Ketua LDII Papua Barat, H. Suroto, mengatakan puluhan hewan kurban tersebut tersebar di sejumlah wilayah di Papua Barat, dengan jumlah terbanyak berada di Kabupaten Manokwari, yakni 14 ekor sapi. “Pada tahun ini, jumlah hewan kurban di Papua Barat mencapai 52 ekor sapi dan empat ekor kambing. Alhamdulillah seluruh hewan dalam kondisi sehat karena dibeli langsung dari peternak,” kata Suroto.

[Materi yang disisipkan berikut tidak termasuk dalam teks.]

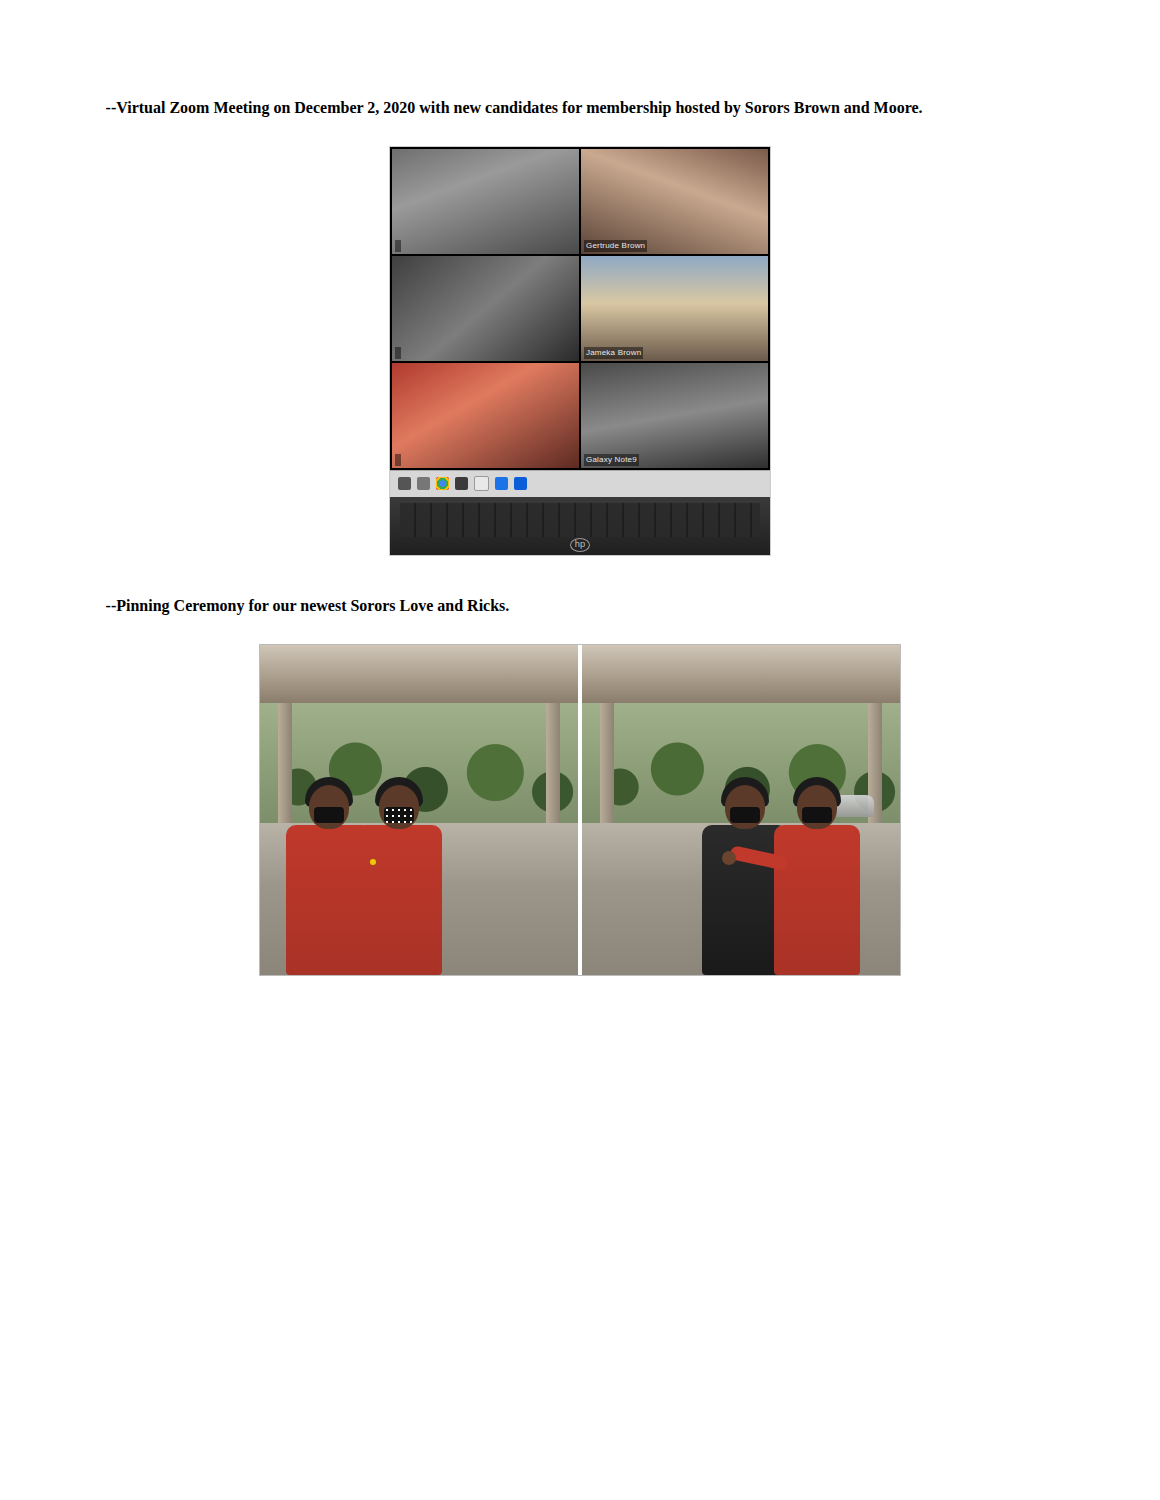--Virtual Zoom Meeting on December 2, 2020 with new candidates for membership hosted by Sorors Brown and Moore.
Gertrude Brown
Jameka Brown
Galaxy Note9
hp
--Pinning Ceremony for our newest Sorors Love and Ricks.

Menurutnya, warga yang berkurban umumnya menabung selama satu tahun, baik secara kelompok maupun pribadi. Suroto menuturkan, proses penyembelihan hingga distribusi daging kurban dilakukan secara bertahap guna memastikan daging yang diterima masyarakat dalam kondisi sehat dan layak konsumsi.
Dalam pelaksanaannya, panitia juga melibatkan petugas dari dinas terkait untuk melakukan pemeriksaan kesehatan hewan dan kualitas daging sebelum dibagikan kepada masyarakat. “Ada tim dari Dinas Ketahanan Pangan yang melakukan pemeriksaan, mulai dari hati hingga kondisi dagingnya. Kalau layak konsumsi tentu dibagikan, sedangkan yang tidak layak langsung dipisahkan,” jelasnya.
Sementara itu pelaksanaan Iduladha, Masjid Al-Mubarok juga menerima tambahan satu ekor sapi kurban dari Bupati Manokwari. Bantuan tersebut disambut dengan rasa syukur oleh jamaah dan menjadi bentuk sinergi antara pemerintah daerah dan masyarakat dalam memperkuat nilai-nilai kebersamaan serta kepedulian sosial.
Melalui pelaksanaan kurban tersebut, Masjid Al-Mubarok Fanindi tidak hanya menjalankan syariat Islam, tetapi juga memperkuat semangat gotong royong, solidaritas sosial, dan kebersamaan antarwarga. Momentum Idul Adha diharapkan menjadi sarana mempererat ukhuwah Islamiyah sekaligus menumbuhkan kepedulian terhadap sesama. “Nilai-nilai pengorbanan, berbagi pada sesama dan keikhlasan harus kita kembangkan dalam kehidupan bermasyarakat. Dalam pelaksanaan kurban nilai-nilai itu kita laksanakan dengan semangat bergotong royong,” ujar Suroto.